Websites devoted to wrestling gossip buzzed with the news that Reso had jumped ship to join the upstart TNA.

Thanks partly to Reso's star-power, TNA's program on Spike TV will soon move from Saturday nights at 11 p.m. -- a dead zone for ratings -- to a Thursday primetime slot.

It is possible that TNA could break the stranglehold WWE has long had on the wrestling business.

If, that is, the notoriously fickle wrestling fans accept Reso's character, Christian Cage, as TNA's top star.

Reso, still pacing backstage, wrings his taped hands. Soon the bell will ring.

But first, "Showtime" Eric Young must be squashed.

As scripted, Fritz has portrayed his "Showtime" character as a snivelling twerp who can't bear the taunts of the fans.

And also as scripted, he's been tossed from pillar to post, dropped groin-first on the top rope, and thrown off it like a rag doll.

He sells it all with exaggerated, almost comical agony.

And he battles back a bit, too. His opponents' victory is meaningless if it looks like it comes too easily.

Still, Fritz and his partner will lose, in typically dramatic fashion.

The match ends with Fritz, supposedly beaten senseless, lying prone on a solid wooden table until flattened by an opponent's flying leg drop. The impact destroys the table and, apparently, Fritz.

He lies motionless on the mat for some time before hobbling backstage, his face contorted with agony. The moment he's beyond the curtain, however, his smile returns.

Sure, crashing through the table hurt -- it hurt like hell -- but Fritz insists the temporary pain is a small price to pay for doing what he loves.

"I wrestle for a living, man," he says. "It's awesome. How many people get to live their dreams?"

Reso forces a cocky smirk onto his face and steps onto the ramp leading to the ring. The crowd explodes.

Either he has overcome his jitters, or he is very adept at hiding them.

When the bell rings, the match between Reso and Jeff Jarrett unfolds as rehearsed earlier in the day, a back-and-forth battle.

Jarrett, the quintessential bad guy, cheats at the earliest opportunity, using his favourite illegal weapon.

The acoustic guitar explodes into shards over Reso's skull and he collapses to the mat in a heap.

The referee isn't looking.

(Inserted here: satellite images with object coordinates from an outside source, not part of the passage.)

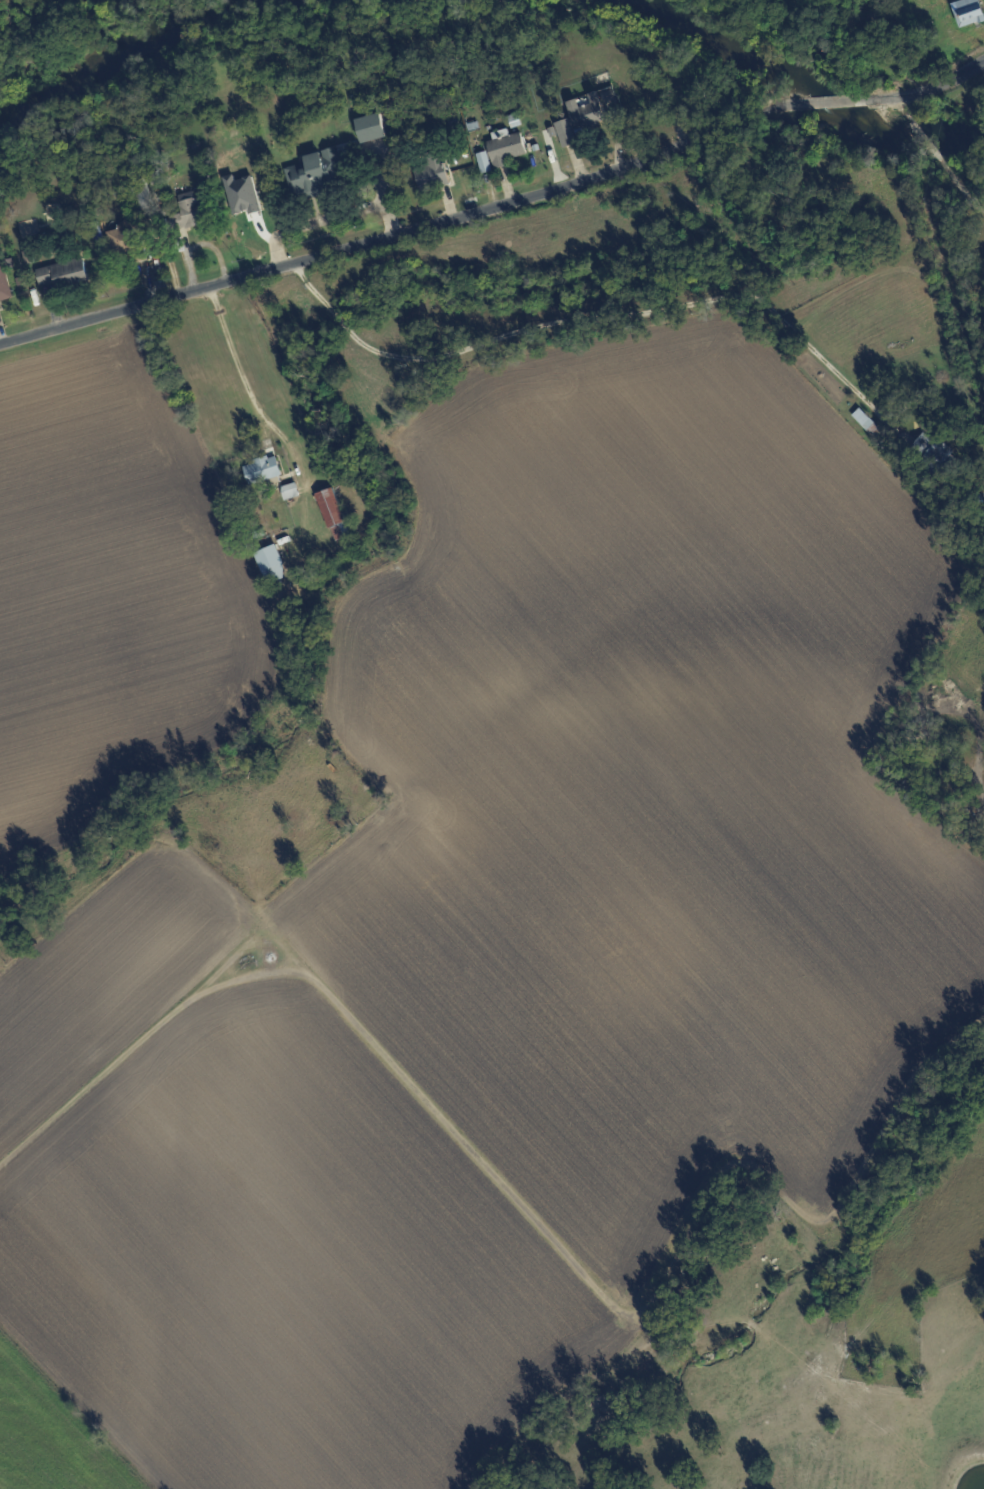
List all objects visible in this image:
building: (970, 13)
road: (930, 88)
road: (850, 102)
building: (582, 118)
building: (470, 120)
building: (369, 127)
building: (505, 148)
road: (935, 152)
building: (483, 161)
building: (315, 172)
building: (430, 173)
building: (186, 212)
road: (417, 230)
building: (123, 237)
building: (63, 273)
building: (4, 284)
building: (0, 308)
road: (588, 318)
road: (251, 389)
building: (869, 423)
building: (938, 459)
building: (269, 482)
crop: (739, 506)
building: (329, 508)
building: (271, 565)
crop: (111, 602)
crop: (457, 1031)
road: (410, 1090)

In pro wrestling, the referee is rarely looking.

The guitar shot is a trademark move of the champion.

The crowd erupts in a chorus of boos. Die-hard fans, many of whom lined up for eight hours to see this match, know the guitar shot usually means a victory for Jarrett.

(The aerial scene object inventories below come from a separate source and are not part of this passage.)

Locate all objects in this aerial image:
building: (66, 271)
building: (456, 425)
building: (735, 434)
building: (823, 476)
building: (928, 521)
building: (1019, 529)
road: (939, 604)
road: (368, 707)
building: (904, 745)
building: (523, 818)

Jarrett pins Reso, the referee comes out of his stupor and counts: one . . . two . . .

Reso thrusts his shoulder off the mat, breaking the count. The roar of the crowd is ear-splitting.

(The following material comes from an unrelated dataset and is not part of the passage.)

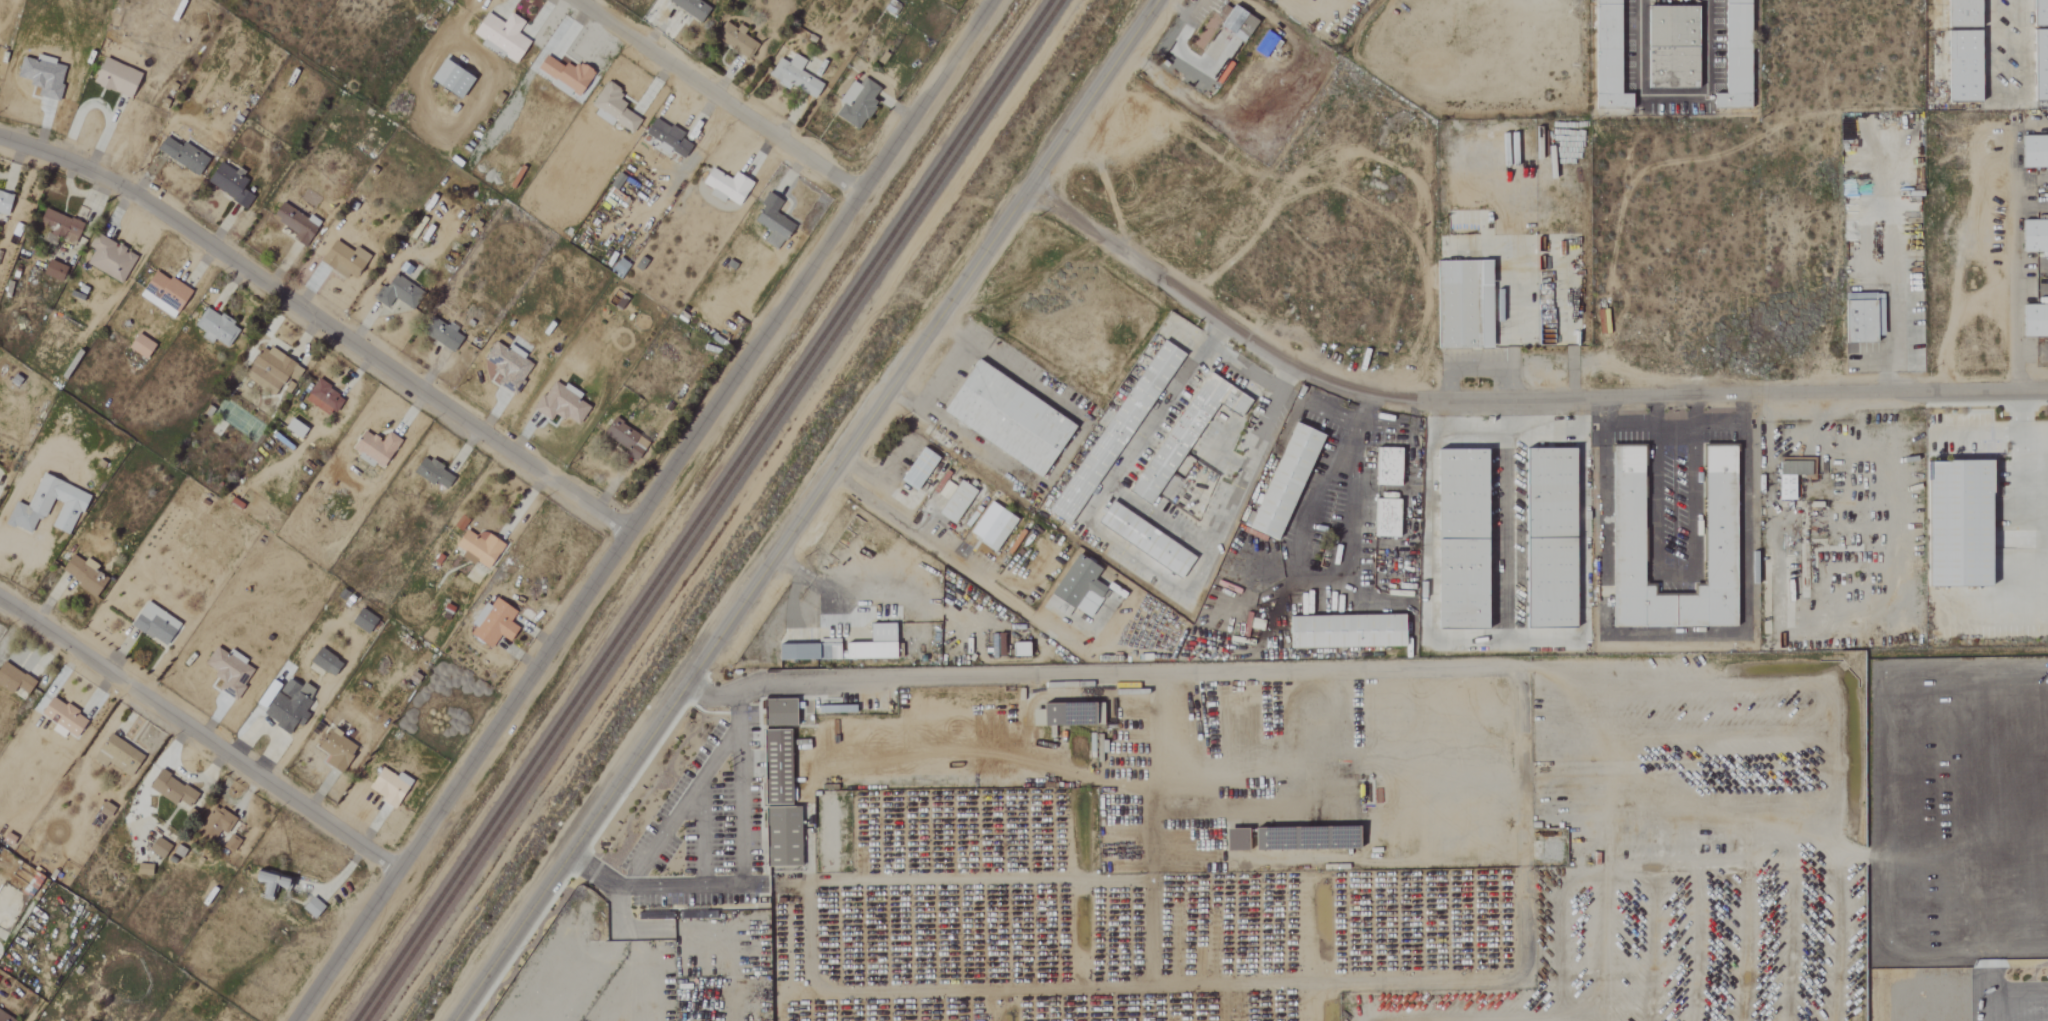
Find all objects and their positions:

Reso's escape from the pin is, of course, part of the script. And the fans realize it. Promoters long ago gave up presenting their product as anything but athletic theatrics, a rope opera.

This match, like all pro wrestling matches, is a raucous (im)morality play between good and evil. Low theatre, yes, but theatre all the same.

And the fans, their disbelief happily suspended, are in a frenzy, hollering at Reso to get up and fight.

So he does. After a series of semi-solid punches, he drives Jarrett face-first into the mat with his signature move, "The Unprettier."

Pin. One, two, three.

Fireworks explode over the ring, punctuating the din of the crowd. Dozens of fans hurdle the security barricade and clamber into the ring to celebrate with a misty-eyed Reso. They hoist him onto their shoulders and he holds his new title belt high.

When he eventually makes it backstage, he's quiet again.

For a few minutes, he sits alone in a curtained-off area, away from the other wrestlers waiting to congratulate him. He stares at the title belt.

Though every wrestling league has a so-called world championship, TNA owns the rights to a title that has actually been passed down through a century of champions -- wrestlers who Reso idolized as a child.

One of them, Dory Funk Jr., who won the title 37 years earlier, is backstage. When Reso was still a rookie a decade ago, Funk helped teach him the ropes.

Reso spots his mentor, walks over to him and embraces him in a tight hug.

"Thank you for everything" Reso whispers. "Thank you."

Funk, still an imposing figure at 64 years old, is near tears.

"You deserve this," Funk replies. "You earned it."